| YOUR INSTRUCTIONS |
Everything from the line holding "significant technological upgrade. It" through the last line of the listing needs to be repeated exactly, with no other lines.

| DATA PROVIDED |
[Start of section]
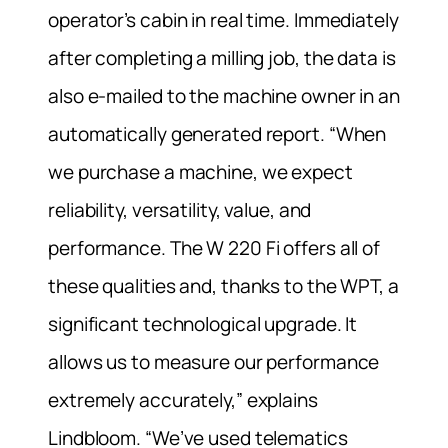
operator’s cabin in real time. Immediately
after completing a milling job, the data is
also e-mailed to the machine owner in an
automatically generated report. “When
we purchase a machine, we expect
reliability, versatility, value, and
performance. The W 220 Fi offers all of
these qualities and, thanks to the WPT, a
significant technological upgrade. It
allows us to measure our performance
extremely accurately,” explains
Lindbloom. “We’ve used telematics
[End of section]
| ANSWER TO THE PROBLEM |
significant technological upgrade. It
allows us to measure our performance
extremely accurately,” explains
Lindbloom. “We’ve used telematics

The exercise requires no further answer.